» Set of tasks
1 > List the challenges that the passage on shorting Resmed says its core business is facing.
2 > Copy the stretch of the Resmed passage from "I recommend shorting" through "value destructive M&A.".

I recommend shorting Resmed, RMD.  RMD is an overvalued supplier of sleep apnea devices, whose core business is facing slowing growth, increasing competition and regulatory headwinds.  In response to these challenges management is attempting to diversify into adjacent fields through value destructive M&A. 

Brook1001 previously wrote up RMD in October, 2014.  Please refer to that for some background.  Much of the thesis remains the same, but he was a bit early as much of the pressure on the business was offset by the launch of the Airsense 10, RMD’s new flow generation equipment.  There are also a number of new developments worth highlighting.

» Information
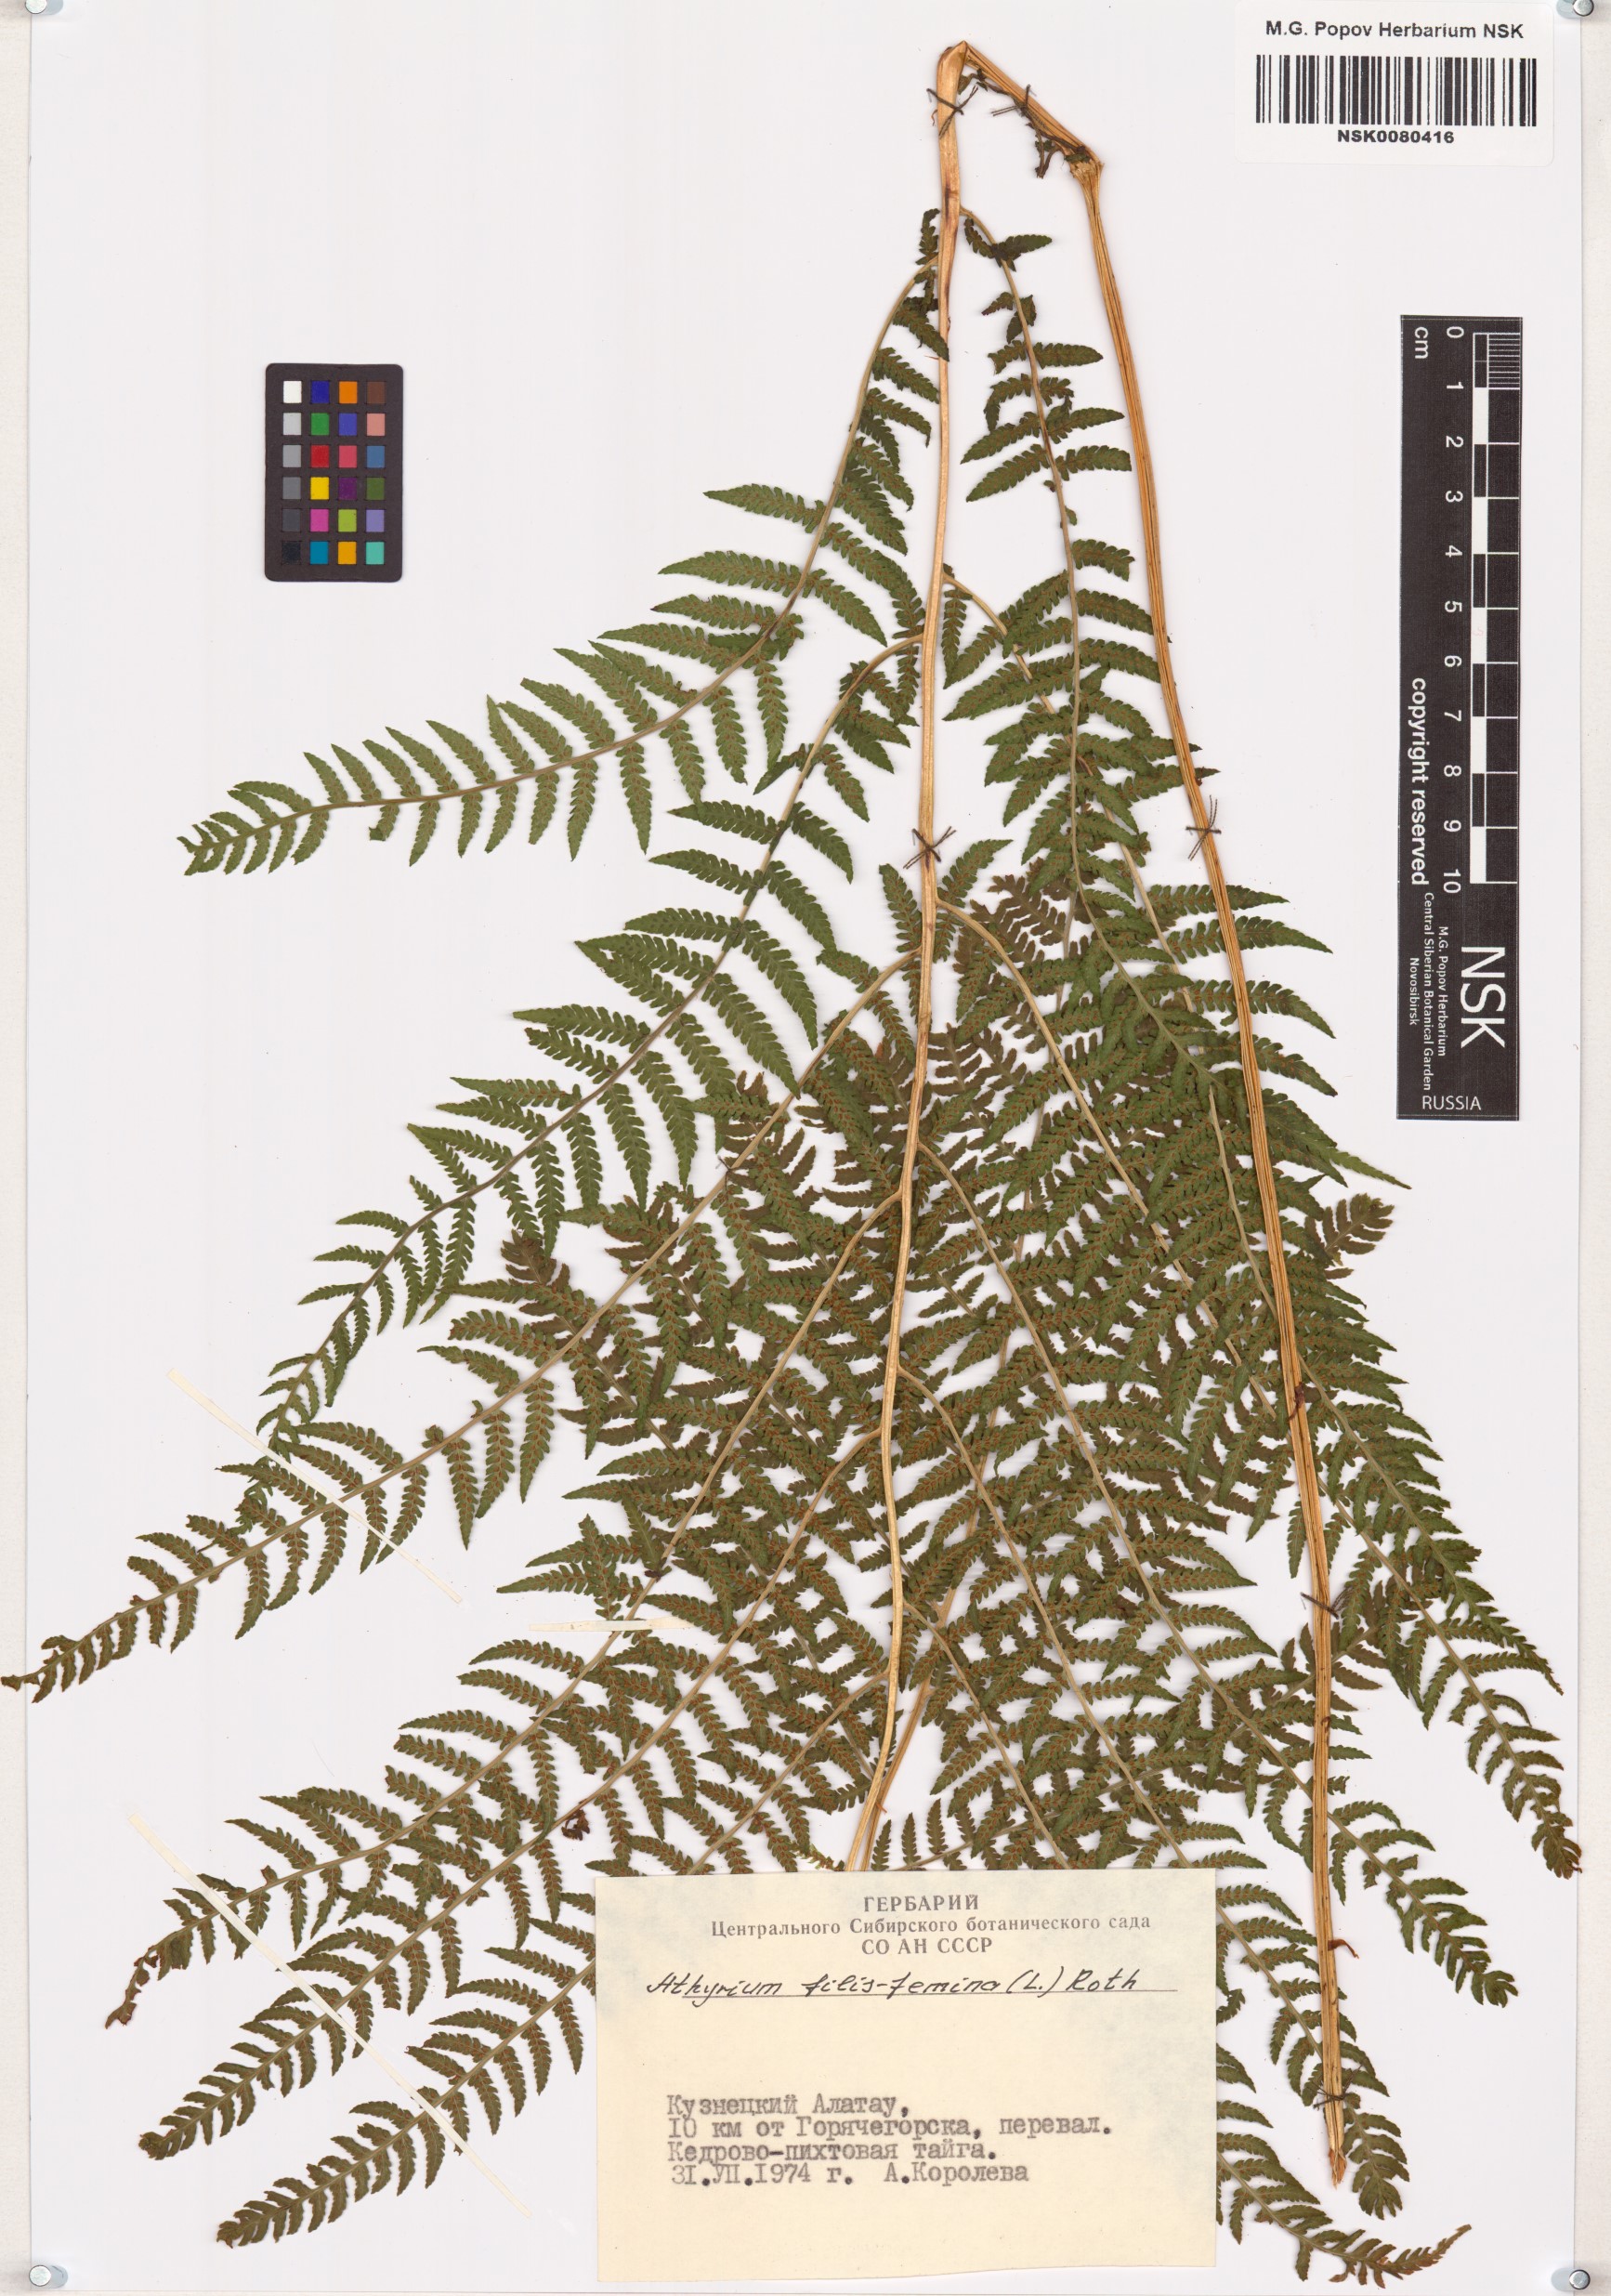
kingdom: Plantae
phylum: Tracheophyta
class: Polypodiopsida
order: Polypodiales
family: Athyriaceae
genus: Athyrium
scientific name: Athyrium filix-femina
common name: Lady fern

» Responses to the tasks
1 >
- slowing growth
- increasing competition
- regulatory headwinds

2 >
I recommend shorting Resmed, RMD.  RMD is an overvalued supplier of sleep apnea devices, whose core business is facing slowing growth, increasing competition and regulatory headwinds.  In response to these challenges management is attempting to diversify into adjacent fields through value destructive M&A.